▶ **PASSAGE TO READ**:
Denoising, speaker diarization and transcription in a single streamlined process. It's perfect for transcribing podcasts, interviews, or any multi-speaker audio content, as long as they have clear audio. In the output, you'll get a JSON file with the transcript, speaker labels, and timestamps.
Features
- Audio Source Separation: Extract vocals from background music/noise
- Speaker Diarization: Identify and separate different speakers
- Transcription: Convert speech to text with timestamps
- Post-processing: Consolidate transcripts for readability
- Clean Display: Real-time progress updates without cluttering the console
- Step Skipping: Start the pipeline from any step
- Cross-platform: Supports Windows, macOS, and Linux
Requirements
- Python 3.8+
- FFmpeg (for audio processing)
- CUDA-compatible GPU (recommended, but CPU mode available)
- Hugging Face token (optional, for enhanced speaker diarization accuracy)

▶ **THE DATA**:
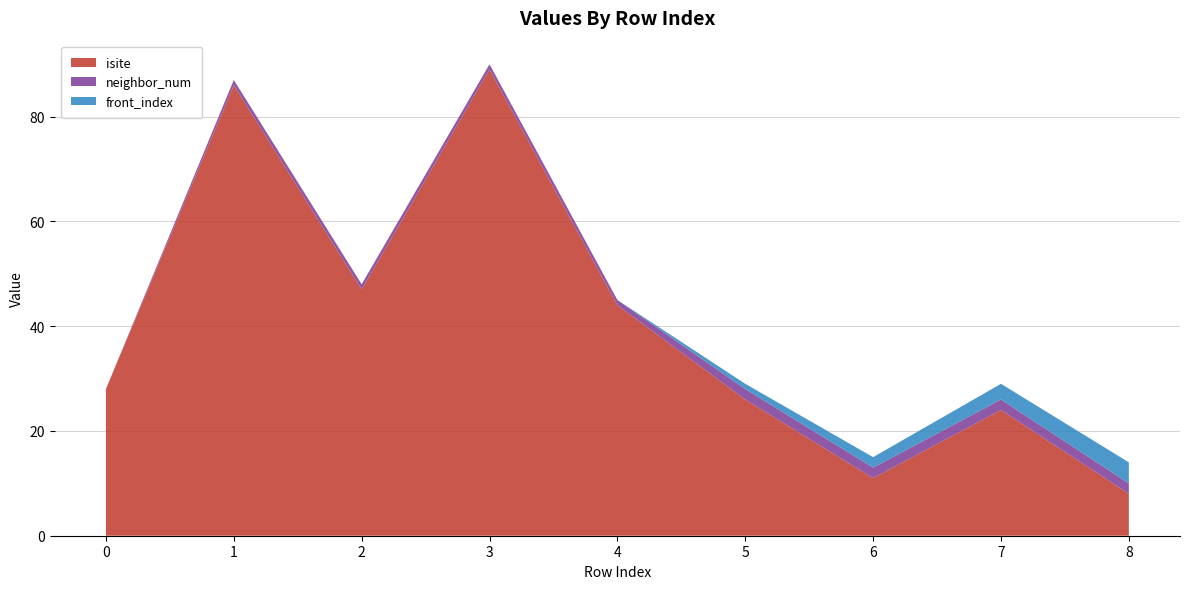

How many lines are shown in the chart?

3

▶ **BRIEF 1**:
Answer these from the transcription tool description:
(a) What kind of file does the output come in?
(b) Which operating systems are supported?
(c) What is the minimum Python version required?
▶ **BRIEF 2**:
Copy the stretch of the transcription tool description from "Denoising, speaker diarization" through "labels, and timestamps.", word for word.

▶ **EXERCISE RESULT 1**:
(a) A JSON file
(b) Windows, macOS, and Linux
(c) Python 3.8

▶ **EXERCISE RESULT 2**:
Denoising, speaker diarization and transcription in a single streamlined process. It's perfect for transcribing podcasts, interviews, or any multi-speaker audio content, as long as they have clear audio. In the output, you'll get a JSON file with the transcript, speaker labels, and timestamps.